▶ _Selected text_

━━━━━━━━━━━━━━━━

Blockchain Reaction
Testing USDC and USDT suitability on different blockchains for consumer payments
The surge in interest in stablecoins over the past year includes an implicit assumption that they are suitable for consumer and person-to-person payments at scale, in terms of the end-to-end payment experience and the economics for retailers.
I decided to check this assumption by testing the UX, speed and cost of stablecoin payments.
USDT and USDC Stablecoins
USDT (Tether) and USDC (Circle) are the dominant stablecoins, both denominated in USD, with, respectively $186bn and $74bn of tokens in circulation.
USDT and USDC are issued through smart contracts on blockchains. USDT is issued on at least 115 different blockchains, with the Tron blockchain holding the most USDT tokens, worth $89bn.
USDC is issued on even more blockchains - 137, with Ethereum holding the most USDC tokens, worth $49bn. There are around 31 blockchains holding $10m or more USDT tokens and 41 blockchains holding $10m or more USDC tokens.
Table 1 shows the top 10 blockchains for each stablecoin1.
Table 1 – USDT and USDC issuance by blockchain (top 10)
Each blockchain has its own consensus mechanism, validators, governance, block times, network fees and methods, congestion mechanisms, gas tokens, finality rules etc and each blockchain is optimised for different uses (speed, cost, privacy, security etc).
There are also different types of blockchain – layer 1 (e.g. Ethereum), layer 2 rollups (e.g. Arbitrum), sidechains (e.g. Polygon), subnets (e.g. Avalanche) and probably other types and variations. USDT and USDC are issued on all these different blockchain types.
USDT and USDC Test Set Up
My tests took a sample of blockchains for USDT and USDC, chosen from Table 1, where used by both - Arbitrum, Ethereum, Polygon, and Solana. I also added Tron, given its dominance with USDT (about $28m of USDC is issued on Tron, placing it number 30 on the list of blockchains issuing USDC – although I conducted Tron tests only for USDT).
I chose self-custody wallets for the tests as they give greater control than custodial wallets and eliminate intermediaries. With a self-custody wallet, you can be certain payments are made and settled on a blockchain2, unlike custodial wallets where the third-party providing the wallet could be placing transactions on their own ledger outside of a blockchain.
I set up one wallet for sending and one for receiving. I funded the sending wallet with USDT and USDC from a digital asset exchange where I bought the funds. Network, or gas fees for stablecoin payments are paid separately using the blockchain’s native token rather than using the stablecoin3. Therefore, I also had to buy a small amount of each network token and fund the sending wallet with them – specifically, for the tests: ARB (Arbitrum), ETH (Ethereum), POL (Polygon), SOL (Solana) and TRX (Tron), about $40 worth of these tokens in total.

━━━━━━━━━━━━━━━━

▶ _Tasks to perform_
1. In the text on stablecoin payment tests, why did the author use self-custody wallets instead of custodial ones?
2. Copy the stablecoin testing text word for word, from "Blockchain Reaction" to "tokens, worth $89bn.".

Stored data entries:
━━━━━━━━━━━━━━━━

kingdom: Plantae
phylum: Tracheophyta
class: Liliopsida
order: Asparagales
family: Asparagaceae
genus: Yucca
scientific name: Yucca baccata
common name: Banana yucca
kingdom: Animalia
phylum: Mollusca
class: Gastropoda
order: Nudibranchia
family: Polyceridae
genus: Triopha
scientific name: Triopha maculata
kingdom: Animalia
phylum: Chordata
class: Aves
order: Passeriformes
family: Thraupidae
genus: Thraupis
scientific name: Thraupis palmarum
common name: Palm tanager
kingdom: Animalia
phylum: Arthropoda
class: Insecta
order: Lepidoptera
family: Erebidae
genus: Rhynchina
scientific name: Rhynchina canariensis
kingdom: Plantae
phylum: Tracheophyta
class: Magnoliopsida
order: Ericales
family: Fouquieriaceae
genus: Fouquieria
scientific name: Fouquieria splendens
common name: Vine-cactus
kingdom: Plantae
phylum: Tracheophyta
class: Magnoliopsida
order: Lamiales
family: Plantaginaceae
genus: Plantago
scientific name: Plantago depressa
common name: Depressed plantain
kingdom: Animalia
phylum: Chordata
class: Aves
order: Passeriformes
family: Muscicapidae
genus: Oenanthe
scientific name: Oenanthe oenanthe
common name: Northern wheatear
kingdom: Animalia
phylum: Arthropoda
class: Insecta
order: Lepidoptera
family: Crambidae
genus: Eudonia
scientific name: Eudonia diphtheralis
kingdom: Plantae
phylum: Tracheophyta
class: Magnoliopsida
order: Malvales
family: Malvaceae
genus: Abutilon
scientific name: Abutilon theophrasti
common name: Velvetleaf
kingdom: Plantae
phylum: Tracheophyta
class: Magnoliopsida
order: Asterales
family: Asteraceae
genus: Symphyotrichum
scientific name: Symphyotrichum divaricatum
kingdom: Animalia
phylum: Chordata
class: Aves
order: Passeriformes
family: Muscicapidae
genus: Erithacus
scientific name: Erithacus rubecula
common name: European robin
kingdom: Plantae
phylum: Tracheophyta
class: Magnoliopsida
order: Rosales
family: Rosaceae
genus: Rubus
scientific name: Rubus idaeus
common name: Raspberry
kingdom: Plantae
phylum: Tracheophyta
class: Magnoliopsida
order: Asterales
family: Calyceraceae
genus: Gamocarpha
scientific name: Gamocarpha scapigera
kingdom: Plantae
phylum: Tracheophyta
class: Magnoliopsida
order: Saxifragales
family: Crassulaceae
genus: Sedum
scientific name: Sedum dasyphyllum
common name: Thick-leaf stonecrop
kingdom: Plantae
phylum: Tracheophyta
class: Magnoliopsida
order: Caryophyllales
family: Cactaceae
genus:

━━━━━━━━━━━━━━━━

▶ _Solutions by task_
1. Self-custody wallets give more control than custodial wallets and remove intermediaries. With them, the author could be certain that payments were made and settled on a blockchain. With a custodial wallet, the third-party provider might place transactions on its own ledger outside of a blockchain.

2.
Blockchain Reaction
Testing USDC and USDT suitability on different blockchains for consumer payments
The surge in interest in stablecoins over the past year includes an implicit assumption that they are suitable for consumer and person-to-person payments at scale, in terms of the end-to-end payment experience and the economics for retailers.
I decided to check this assumption by testing the UX, speed and cost of stablecoin payments.
USDT and USDC Stablecoins
USDT (Tether) and USDC (Circle) are the dominant stablecoins, both denominated in USD, with, respectively $186bn and $74bn of tokens in circulation.
USDT and USDC are issued through smart contracts on blockchains. USDT is issued on at least 115 different blockchains, with the Tron blockchain holding the most USDT tokens, worth $89bn.